L’étonnante posture d’un général sans armes

Analyse du discours de Macron à l’usine Kolmi-Hopen

 

L’allocution du président de la République  dans les locaux de l’entreprise Kolmi-Hopen le 31 mars, tente une construction d’image, celle d’un chef de guerre, malheureusement démentie à la fois par les faits et par le discours lui-même. 

Au milieu d’un entrepôt comme sur le pont d’un navire, seul à la barre derrière un pupitre au couleurs de la République.  Voilà pour le décor. Quand au discours, il est martial, on parle de “bataille essentielle” de “combat”, de “première ligne”, de “deuxième ligne, de “‘mobilisation”, de “stratégie”, de “doctrine”. 

 

Cela suffit-il à poser un chef de guerre ? Pour Sun Tzu, Il y a 5 conditions pour incarner ce rôle.
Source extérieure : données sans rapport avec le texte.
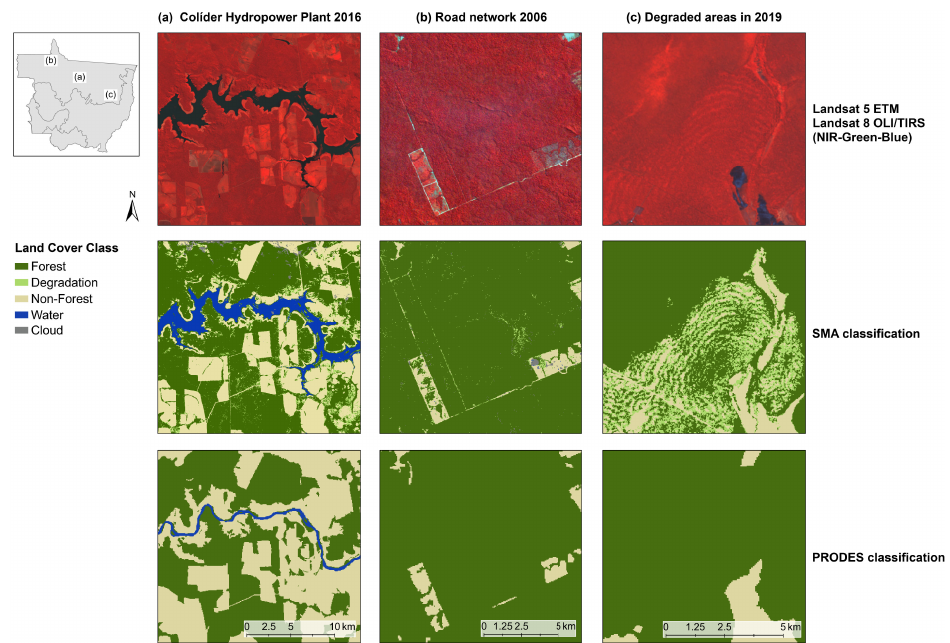
Figure 13. Comparison of PRODES and SMA classifications: ( a ) undetected Colíder Hydropower Plant by PRODES in 2016; ( b ) unmapped road courses in the PRODES dataset of 2006; ( c ) differences in the classification of degraded forest areas between the SMA and PRODES classification in 2019 (data from [54,55,89], Landsat 5 TM and Landsat 8 OLI/TIRS images from 18 July 2006, 15 June 2017 and 26 July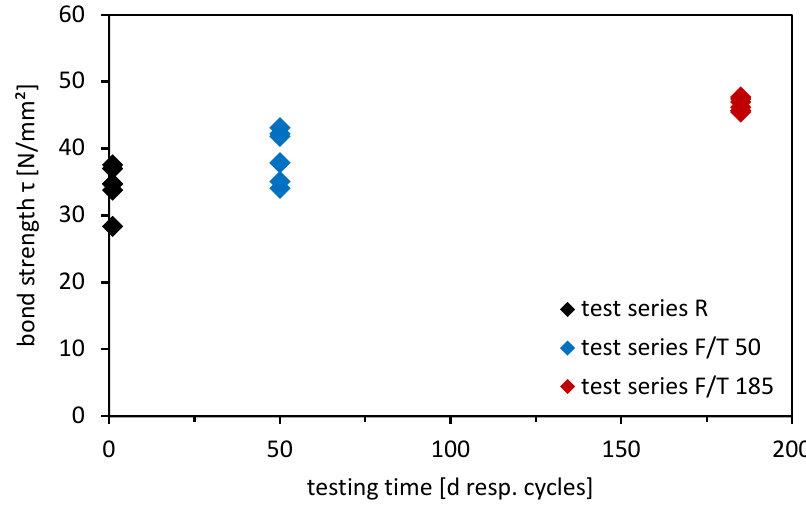
Figure 8. Determined bond strength values τ as a result of the measured residual load capacities in the different test series.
Parmi lesquelles, l’influence morale :  que le peuple soit “en harmonie avec ses dirigeants, de sorte qu’il les suive à la vie à la mort sans craindre de mettre ses jours en péril”. On trouve également la doctrine avec ‘“le soin de pourvoir aux besoins essentiels de l’armée”. Clausewitz insiste sur la volonté de convaincre. On lui doit aussi cette phrase célèbre : “la guerre est le continuation de la politique par d’autres moyens”. 

 

Un chef de guerre ? Mais il n’y a pas de guerre. Contre qui, un virus ? On ne mobilise pas des troupes contre un microbe. Les troupes, première et deuxième lignes, se positionnent sur un front, et de l’autre côté de ce front : d’autres troupes, premières et deuxièmes lignes. D’ailleurs le président parle de “deuxième ligne” pour désigner ceux qui font tourner la machine économique ; ils ne sont pas sur une ligne de front mais à l’arrière. Pas d’armée non plus. Ce n’est pas lui qui dirige les soignants. Pas de structure militaire pyramidale descendant du général en chef jusqu’aux hommes. Et pas davantage de stratégie de combat. Le but de guerre, tel qu’il est défini, se résume à “vaincre le virus”. A supposer qu’il ait un sens, il ne pourrait être que médical. 

 

Alors de quoi parle-t-on ? D’intendance. La “doctrine”, c’est de ne pas être en rupture de stock. La “bataille essentielle”, c'est la “production de masques”. La “reconquête”, c’est celle de la production nationale. La stratégie : “passer massivement des commandes”. Derrière le langage militaire se cache l’intendant. Et à qui parle-t-il ? Un chef de guerre dit “Soldats…” un chef d’Etat : “Françaises Français”. Lui commence son discours par “Bonjour à toutes et à tous”.  Il termine par “Vive la République, vive la France”. Mais de la France, il a été à peine question et de la République jamais. Pourquoi cette rhétorique guerrière ? Parce que le discours martial se situe dans le registre de la communication de propagande. Il a pour avantage de chercher à créer l’adhésion en coupant court à toute possibilité de contestation. Il cherche à instaurer un mythe. A fédérer autour d’un idéal ou d’un avenir enthousiasmant. Qu’y a-t-il dans le discours qui parle de cela ? “Le jour d’après ne ressemblera pas au jour d’avant”’. Immédiatement contredit par les phrases suivantes où il est question des réformes entreprises auparavant “qui permettent à notre pays d’être plus compétitif”. La sentence tombe “c'est ce que nous continuerons à faire le jour d’après”. Il sera donc semblable au jour d’avant. Le président continue la même politique par d’autres moyens.

 

Alors à quoi bon ?  Pourquoi tenter d’incarner cette figure de chef de guerre ? Pour toutes les raisons qui viennent d’être dites. Parce qu’elle met en scène un personnage qui contrôle la situation, qui sait où il va, qui développe une stratégie pré-établie, dont toute action procède de lui, un chef dans lequel chacun se reconnaisse et dont la parole ne puisse pas être remise en cause. A peu près l’inverse de ce qui se passe dans le réel. La communication sert à cosmétiser le réel, à masquer ce qui  va mal et à créer l'illusion de ce qui n’est pas. Faut-il en conclure que le président n’est pas à la hauteur de sa tâche de président ? Certainement pas. Il fait ce qu’il peut dans des circonstances qui justement ne sont pas sous contrôle. Ce qui étonne c’est le décalage entre ce que dit sa communication et ce que le réel raconte.